Appellants- Sondur Gopal

Respondents- Rajani Sondur

Decided On: 15/07/2013

Statues Referred – Constitution of India, Hindu Marriage Act 

Facts:

The appellant was the husband and the respondent wife.

  • They had gotten married on 25th June,1989 in present day Bengaluru, all rituals and ceremony had taken place according to Hindu custom and rites. Their marriage was registered as per section 8 also within the Hindu Marriage Register.
  • Shortly within a span of five months the couple left for Sweden (Stockholm). They lived a decent life there and welcomed their first child. 4 years later they bought a house there and by 1997 got their Swedish citizenship in the year 1997 for which they had applied earlier.
  • For 8 long years they were living in Sweden and were also resided there, the settlement of their child in Sweden plays a serious role in solving the legal issue.
  • the husband moved back to India for a few of years with business plans indicating a desire to remain in India with his wife along his side and all this while their Swedish property remained intact.
  • Later they moved to Sydney, Australia in 1999 on an employment offer with a 4 year sponsorship visa and all working papers. During that period their second child was born and the Stockholm house was sold
  • Soon enough this job was lost and they again moved to Sweden where their citizenship remained but resided in a leased accommodation.
  • Another employment opportunity was offered in Sydney where the husband willingly and clear headedly shifted his life center to. While his family went back to Mumbai on a tourist visa and refused to join him, he stayed back in Sweden. Once, the wife-respondent said, he came to Mumbai to urge his family and most significantly his wife to hitch him in Sydney. She vehemently refused. When he had no intention of returning to India, she filed a petition for legal separation and asking for custody of the children.

Issue

Husband claimed that the marriage cannot be dissolved under HMA due to Swedish domicile.

Contentions by Parties-

Appellant’s Arguments

He was served with notice of judicial separation, he then filed a counter petition in the family court in Bandra, saying that such notice was by itself void as it was not maintainable.

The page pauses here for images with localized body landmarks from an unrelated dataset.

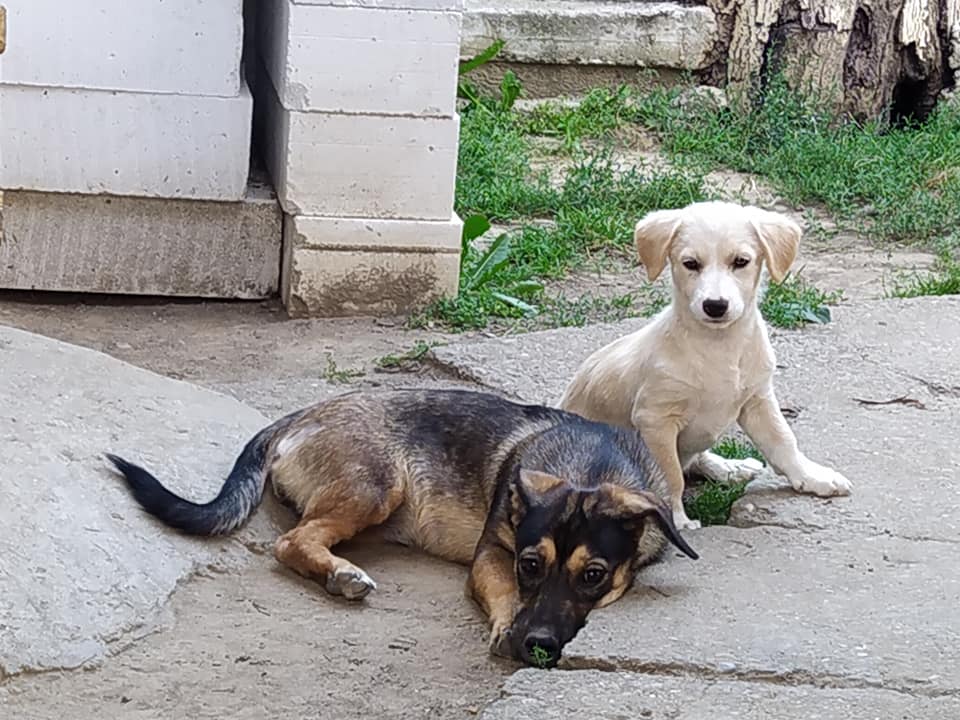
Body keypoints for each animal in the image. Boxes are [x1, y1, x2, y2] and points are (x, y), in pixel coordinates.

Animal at [107, 390, 696, 668]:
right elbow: (504, 590)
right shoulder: (490, 556)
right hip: (376, 487)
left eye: (593, 575)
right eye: (530, 565)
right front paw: (506, 624)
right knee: (291, 540)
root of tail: (297, 417)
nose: (535, 646)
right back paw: (341, 575)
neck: (591, 467)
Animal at [560, 201, 852, 528]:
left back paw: (731, 468)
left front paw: (811, 476)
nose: (715, 306)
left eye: (741, 261)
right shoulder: (656, 419)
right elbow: (671, 476)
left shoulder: (757, 400)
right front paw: (677, 519)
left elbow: (782, 440)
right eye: (690, 264)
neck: (719, 347)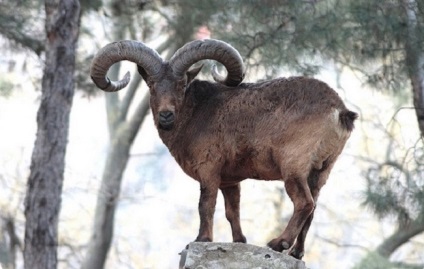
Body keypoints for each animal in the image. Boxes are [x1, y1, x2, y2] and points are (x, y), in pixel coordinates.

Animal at [90, 38, 358, 258]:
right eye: (152, 85)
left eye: (181, 84)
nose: (166, 115)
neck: (195, 113)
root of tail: (340, 111)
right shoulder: (230, 181)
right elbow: (232, 211)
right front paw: (239, 241)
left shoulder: (209, 170)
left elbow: (205, 205)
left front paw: (202, 239)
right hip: (321, 171)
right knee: (313, 206)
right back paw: (296, 253)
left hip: (294, 167)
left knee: (304, 203)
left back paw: (278, 243)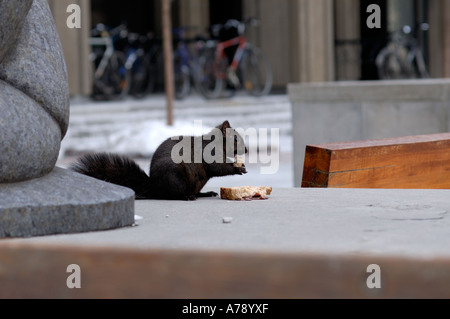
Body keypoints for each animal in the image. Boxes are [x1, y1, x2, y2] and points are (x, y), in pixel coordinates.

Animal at [69, 121, 250, 201]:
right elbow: (217, 168)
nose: (247, 150)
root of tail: (154, 187)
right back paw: (186, 197)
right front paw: (238, 168)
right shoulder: (210, 154)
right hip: (175, 177)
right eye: (235, 138)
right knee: (172, 195)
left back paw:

He contended that they had Indian citizenship but were later domiciled in Sweden, and while he was currently residing in Australia his citizenship of Sweden along with similar conditions for his family members existed.

He contented that with no proper residence in India and mix of other citizenships there existed no Indian domicile. This unique point of view expounded in court was that the domicile of the husband would be the domicile of the wife, and that moving away by choice from India after marriage, the provisions of the Hindu Marriage Act no longer applied.

He stated that the judicial separation offered under Section 10, along with custody of children, was void and he was not looking to domicile in India.

Things got a little subjective and personal, and the husband declared in an affidavit that he had premaritally been fascinated by Stockholm, Sweden, and that he had established in his mind that this would be his land of choice unto death, thereby making it his domicile irrefutably, (at least at first).

He also argued that on a different and chronologically isolated note, following his wife’s (initial and alleged) desire to move to an English-speaking country, he retained his Swedish citizenship but almost immediately shifted domicile to be Australian.

Respondent’s Arguments –

She contended that the domicile of the family remained Indian even though they moved to Sweden and then Australia.

She added that even if her husband’s domicile changed to Swedish, her own personal domicile always remained Indian in her head

She also contended that even if her domicile had ALSO changed to Swedish, their move to Australia and residence there cancels said domicile out reverting the original place of birth as ‘domicile’.

She also said that the Hindu Marriage Act itself shall apply to all Hindus irrespective of domicile.

Judgment

The court’s bench comprising held the following: Chandramauli Kr. Prasad, V. Gopala Gowda:

 Section 1(2) of the Act has an extra-territorial operation in as much as it lays down that the Act, “extends to the whole of India except the State of Jammu and Kashmir, and applies also to Hindus domiciled in the territories to which this Act extends who are outside the said territories“; that, a law which has extra territorial operation cannot directly be enforced in another State but such a law is not invalid and is saved by Article 245 (2) of The Constitution; that, that however does not mean that a law having extra-territorial operation, which has no nexus at all with India, can be enacted; that, if the Act were to apply to Hindus irrespective of their domicile – the extra-territorial operation of the Act would be extended all over the world without any nexus to India; that, it is inconceivable that a law should be made by the Parliament which has no relationship to India; that, therefore, the Act will only apply to Hindus outside the territory of India only if such a Hindu is domiciled in the territory of India; that, any other interpretation would render the word ‘domicile’ in the provision redundant and that, the Legislature ordinarily does not waste its words is an accepted principle of interpretation.

His contention was specifically that Australia was his domicile of choice : Appellant in order to establish Australia as the domicile of choice relied on a residential tenancy agreement for a period of 18 months; the enrollment of his child to a school; and the commencement of proceedings for a permanent resident status. None of these however convinced the SC and the Appeal was thereby dismissed. SC held,in the absence of acquiring citizenship it is difficult to accept that the Appellant-Husband and his family decided to reside permanently in Australia”,

The High Court was correct and shifting residence to Australia with mere citizenship and lack of property in Sweden reverted domicile from what was in truth irrevocable Swedish, to the original Indian. Thereby the writ petition for judicial separation by the respondent’s wife is maintainable.

Conclusion

Both the husband and wife were considered to be the domicile of India and in furtherance of that they were covered by the provisions of the Hindu Marriage Act, 1955 and the petition for judicial separation was entertained.